MongoDB with the official driver
composer require mongodb/mongodb
<?php
use MongoDB\Client;
$mongo = new Client('mongodb://root:rootpass@mongodb:27017/?authSource=admin');
$db = $mongo->dev_db;
$coll = $db->events;
$coll->insertOne(['type' => 'page_view', 'url' => '/home', 'at' => new \DateTime()]);
$recent = $coll->find(['type' => 'page_view'], ['limit' => 10]);
RabbitMQ with php-amqplib
composer require php-amqplib/php-amqplib
<?php
use PhpAmqpLib\Connection\AMQPStreamConnection;
use PhpAmqpLib\Message\AMQPMessage;
// Publisher
$connection = new AMQPStreamConnection('rabbitmq', 5672, 'dev_user', 'dev_pass', 'dev_vhost');
$channel = $connection->channel();
$channel->queue_declare('emails', false, true, false, false);
$msg = new AMQPMessage(
json_encode(['to' => 'user@example.com', 'subject' => 'Welcome']),
['delivery_mode' => AMQPMessage::DELIVERY_MODE_PERSISTENT]
);
$channel->basic_publish($msg, '', 'emails');
$channel->close();
$connection->close();
<?php
// Consumer (run as a separate worker process)
$channel->basic_consume('emails', '', false, false, false, false,
function (AMQPMessage $msg) {
$data = json_decode($msg->body, true);
// send the email...
$msg->ack();
}
);
while ($channel->is_consuming()) {
$channel->wait();
}
Sending mail through MailHog
If sendmail_path is configured in php.ini (as shown above), mail() works automatically. For PHPMailer:
composer require phpmailer/phpmailer
<?php
use PHPMailer\PHPMailer\PHPMailer;
$mail = new PHPMailer();
$mail->isSMTP();
$mail->Host = 'mailhog';
$mail->Port = 1025;
$mail->SMTPAuth = false;
$mail->setFrom('app@dev.local', 'My App');
$mail->addAddress('user@example.com');
$mail->Subject = 'Test email';
$mail->Body = '<h1>Hello from Docker!</h1>';
$mail->isHTML(true);
$mail->send(); // visible at http://localhost:8025
Useful commands
# Start the stack
docker compose up -d
# Follow logs for all services
docker compose logs -f
# Follow logs for a single service
docker compose logs -f rabbitmq
# Check healthcheck status
docker compose ps
# Open a shell inside the PHP container
docker compose exec php bash
# Run a one-off PHP command
docker compose exec php php artisan migrate
# Stop and remove containers (keeps volumes)
docker compose down
# Stop and remove everything including volumes (wipes database data)
docker compose down -v
# Rebuild images after changing Dockerfile
docker compose up -d --build
A complete PHP dev environment in one file
The stack above covers the full surface area of a modern PHP application: HTTP serving, SQL persistence, caching, document storage, asynchronous messaging and email testing. Every service is containerised, versioned, healthchecked and isolated — with no side effects on the host machine.

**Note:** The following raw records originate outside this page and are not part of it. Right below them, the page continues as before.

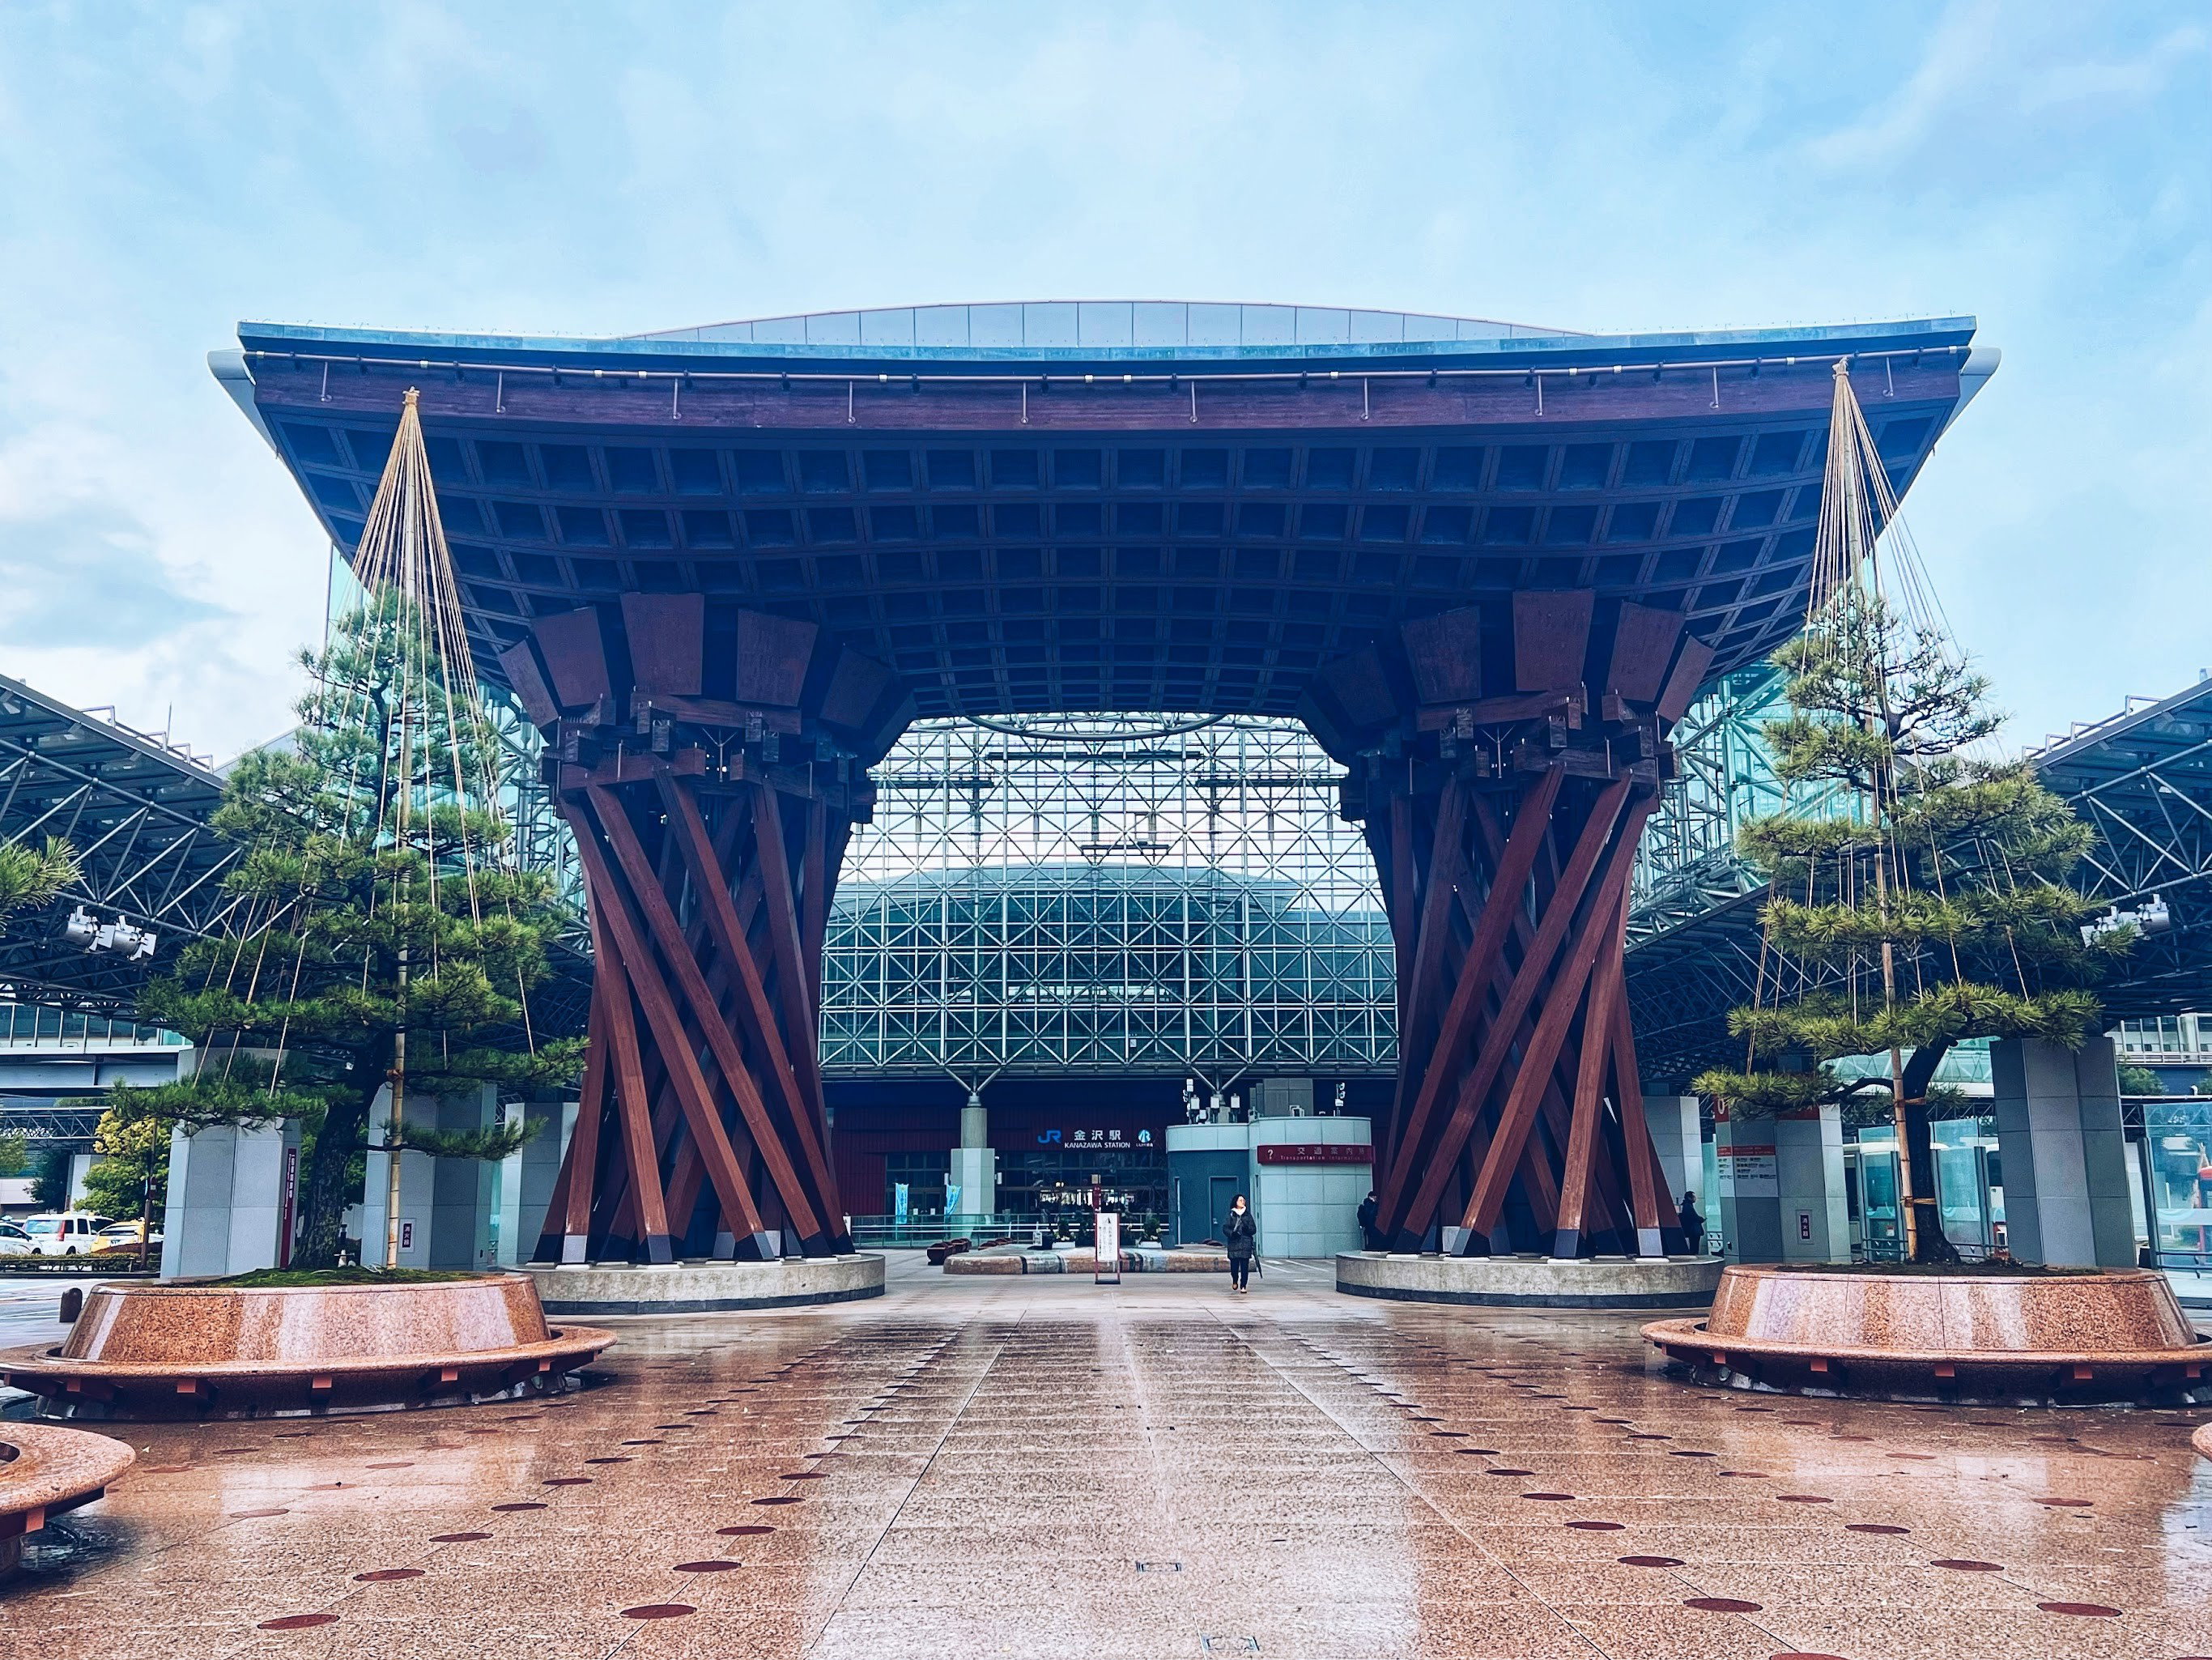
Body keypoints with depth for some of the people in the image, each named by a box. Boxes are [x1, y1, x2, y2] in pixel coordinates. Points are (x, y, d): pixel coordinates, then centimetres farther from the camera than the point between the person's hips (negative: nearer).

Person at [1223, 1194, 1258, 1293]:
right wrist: (1232, 1233, -16)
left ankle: (1243, 1286, 2)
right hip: (1233, 1243, -1)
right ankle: (1235, 1281, 27)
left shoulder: (1248, 1215, 11)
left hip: (1246, 1243, 1)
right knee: (1234, 1265, -2)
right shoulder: (1230, 1215, 7)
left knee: (1245, 1265, -5)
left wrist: (1247, 1228, -11)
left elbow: (1254, 1229, 9)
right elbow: (1225, 1228, 1)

Start with what your project actually needs. A typical Laravel app needs NGINX + PHP-FPM + MySQL + Redis. Add RabbitMQ when you introduce queued jobs, MongoDB if you need a document store, and MailHog from day one so email never silently fails in development. Scale up or down by commenting services in and out of docker-compose.yml.
The .env file keeps credentials out of version control, the healthchecks ensure correct startup order, and persistent volumes mean your data survives container restarts. docker compose up -d — and you're ready to build.